**Aim of the exercise:** Rewrite the lines of the extracted page text data below, changing "Onderhoudsschema's" to "Onderhoudsplanning" and keeping everything else the same. Omit the pictures from your answer.

[Extracted page text data]
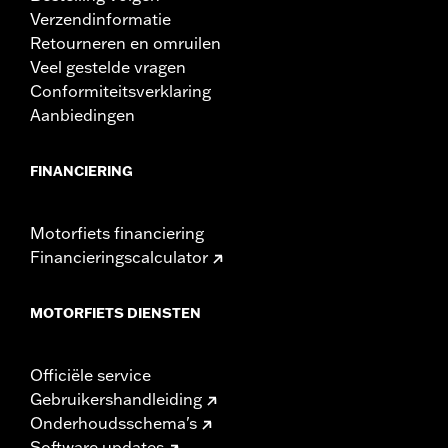
Verzendinformatie
Retourneren en omruilen
Veel gestelde vragen
Conformiteitsverklaring
Aanbiedingen
FINANCIERING
Motorfiets financiering
Financieringscalculator
MOTORFIETS DIENSTEN
Officiële service
Gebruikershandleiding
Onderhoudsschema's
Software updates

**Reply:**
Verzendinformatie
Retourneren en omruilen
Veel gestelde vragen
Conformiteitsverklaring
Aanbiedingen
FINANCIERING
Motorfiets financiering
Financieringscalculator
MOTORFIETS DIENSTEN
Officiële service
Gebruikershandleiding
Onderhoudsplanning
Software updates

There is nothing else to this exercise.